** Cosa fare **
Riscrivi come elenco JSON di stringhe il tratto che va dall'inizio del materiale fino alla riga che contiene "List each element's", estremi inclusi, con una stringa per ogni riga e senza le righe vuote. Per favore, lascia fuori le immagini dalla risposta.

** Materiale con riquadri etichettati **

--

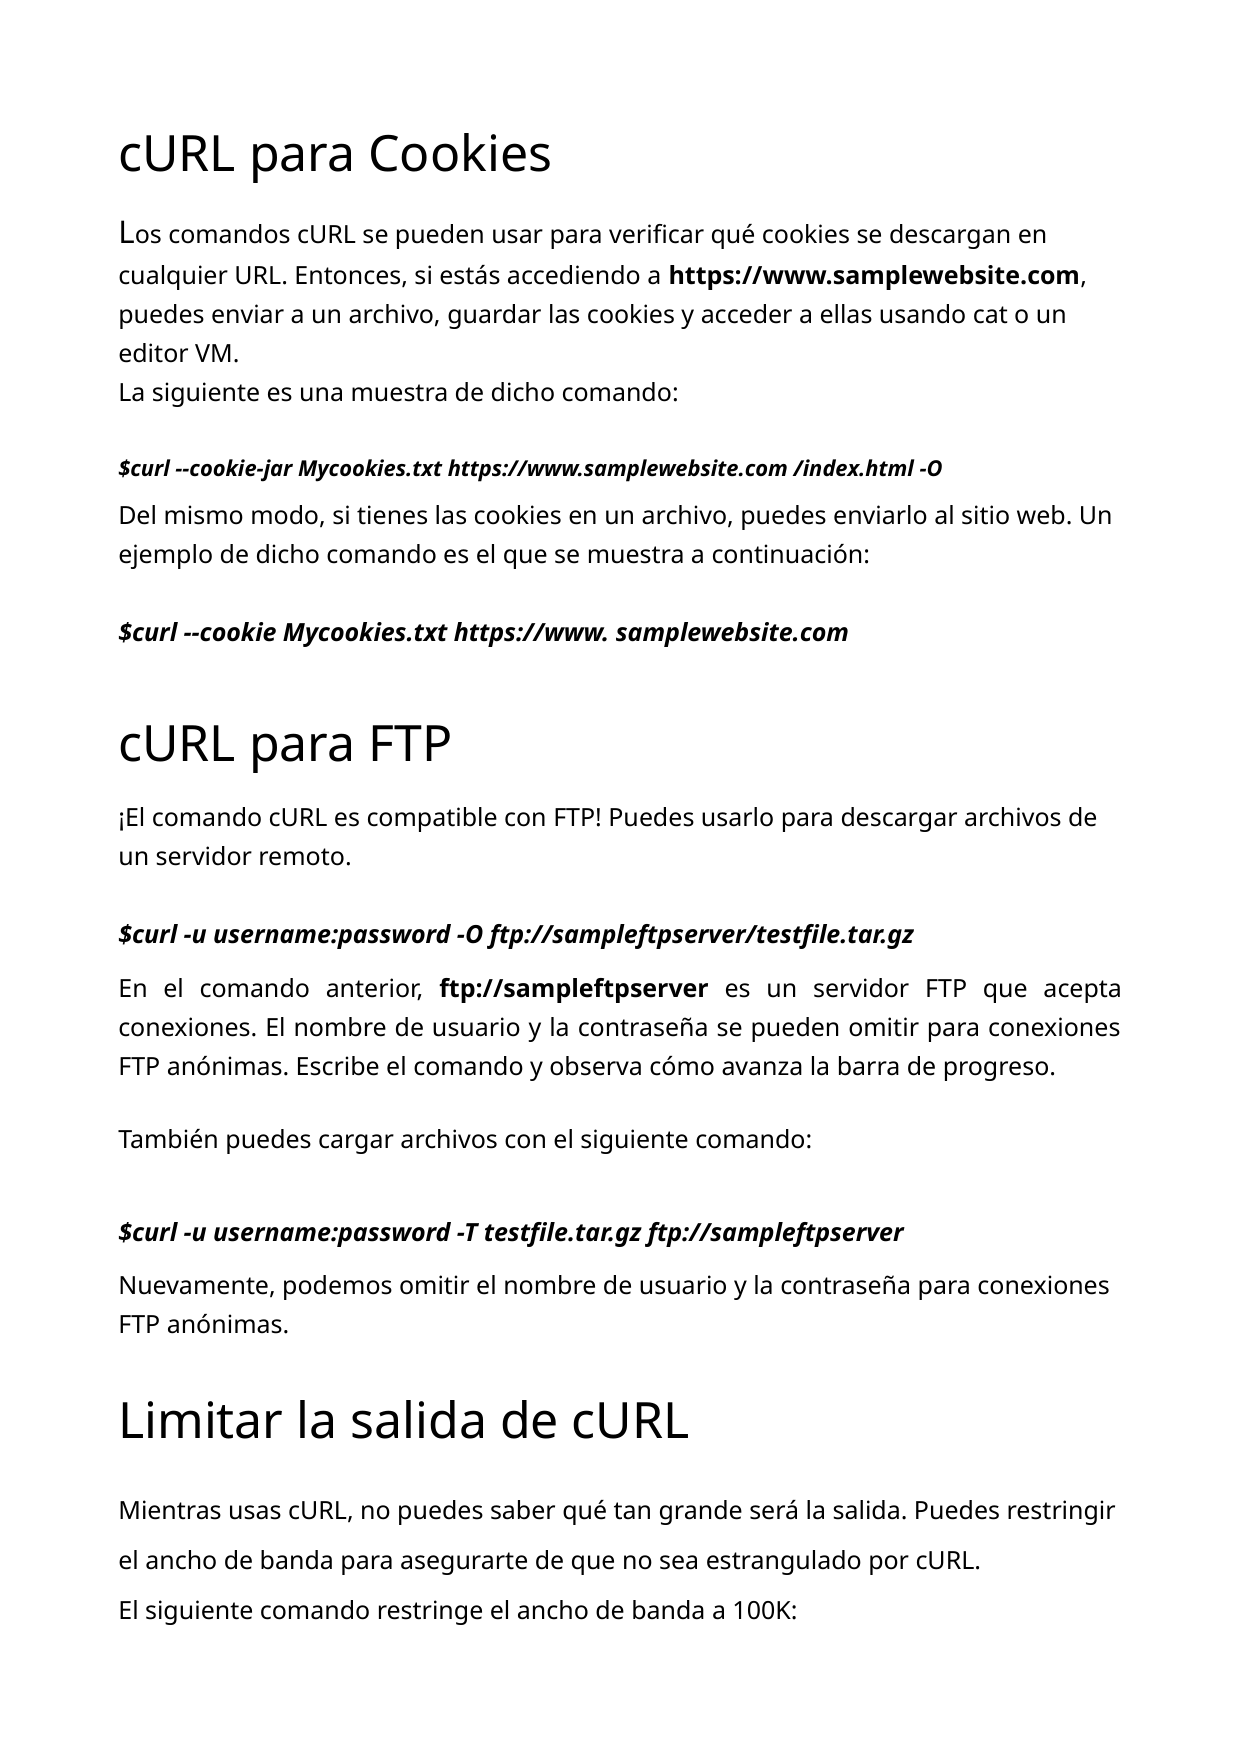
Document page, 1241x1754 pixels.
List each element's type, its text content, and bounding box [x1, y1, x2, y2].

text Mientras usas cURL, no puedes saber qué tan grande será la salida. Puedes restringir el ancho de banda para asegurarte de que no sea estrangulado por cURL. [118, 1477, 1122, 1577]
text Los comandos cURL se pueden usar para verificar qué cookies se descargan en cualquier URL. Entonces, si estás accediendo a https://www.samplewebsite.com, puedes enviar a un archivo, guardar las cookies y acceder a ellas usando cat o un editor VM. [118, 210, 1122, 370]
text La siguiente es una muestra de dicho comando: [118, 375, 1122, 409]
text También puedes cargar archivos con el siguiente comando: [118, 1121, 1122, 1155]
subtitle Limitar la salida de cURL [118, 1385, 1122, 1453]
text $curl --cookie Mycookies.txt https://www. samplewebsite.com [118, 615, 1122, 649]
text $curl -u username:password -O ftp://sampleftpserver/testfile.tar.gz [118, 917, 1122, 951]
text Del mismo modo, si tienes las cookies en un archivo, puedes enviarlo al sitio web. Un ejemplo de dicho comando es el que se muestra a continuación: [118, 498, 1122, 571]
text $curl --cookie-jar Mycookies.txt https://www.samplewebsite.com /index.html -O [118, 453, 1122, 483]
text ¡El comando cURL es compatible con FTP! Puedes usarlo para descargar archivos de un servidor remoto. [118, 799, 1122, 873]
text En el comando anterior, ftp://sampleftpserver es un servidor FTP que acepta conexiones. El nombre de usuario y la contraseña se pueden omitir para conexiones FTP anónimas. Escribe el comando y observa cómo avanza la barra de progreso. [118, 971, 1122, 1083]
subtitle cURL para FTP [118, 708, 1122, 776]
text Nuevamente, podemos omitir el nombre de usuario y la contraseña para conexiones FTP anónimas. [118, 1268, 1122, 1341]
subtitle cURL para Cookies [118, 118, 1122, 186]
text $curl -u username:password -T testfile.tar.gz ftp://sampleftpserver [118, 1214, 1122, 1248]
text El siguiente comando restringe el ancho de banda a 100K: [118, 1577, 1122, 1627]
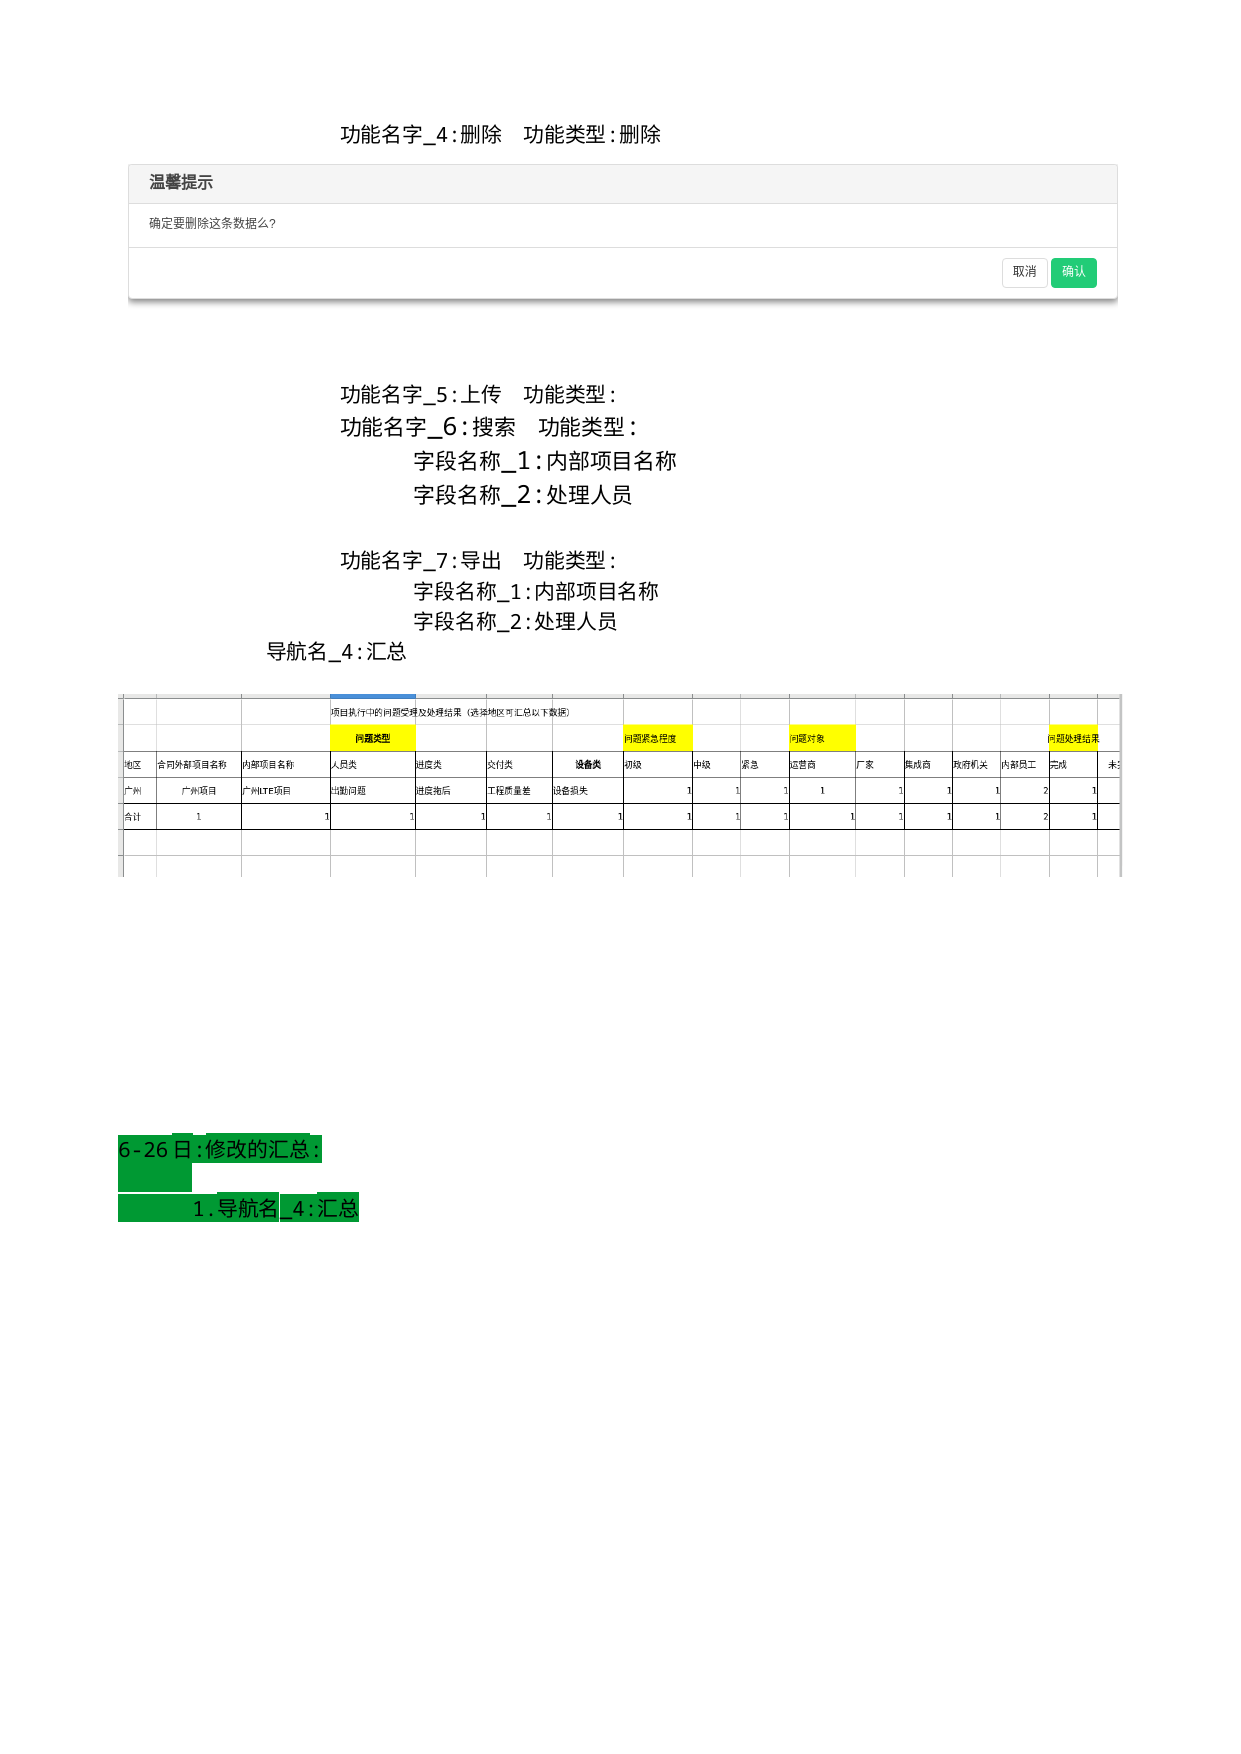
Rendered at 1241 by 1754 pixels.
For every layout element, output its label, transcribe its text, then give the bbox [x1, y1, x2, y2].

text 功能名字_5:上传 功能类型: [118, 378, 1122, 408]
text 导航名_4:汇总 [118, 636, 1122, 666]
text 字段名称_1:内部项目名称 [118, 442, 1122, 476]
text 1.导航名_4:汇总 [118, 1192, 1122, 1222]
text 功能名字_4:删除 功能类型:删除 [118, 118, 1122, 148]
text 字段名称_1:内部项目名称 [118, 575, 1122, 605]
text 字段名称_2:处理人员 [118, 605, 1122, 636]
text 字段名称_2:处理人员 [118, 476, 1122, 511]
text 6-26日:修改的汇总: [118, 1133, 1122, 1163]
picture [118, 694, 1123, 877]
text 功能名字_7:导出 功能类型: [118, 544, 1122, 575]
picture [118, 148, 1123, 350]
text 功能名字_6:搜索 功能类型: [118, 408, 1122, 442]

--

** La risposta **
[
  "Document page, 1241x1754 pixels.",
  "List each element's type, its text content, and bounding box [x1, y1, x2, y2]."
]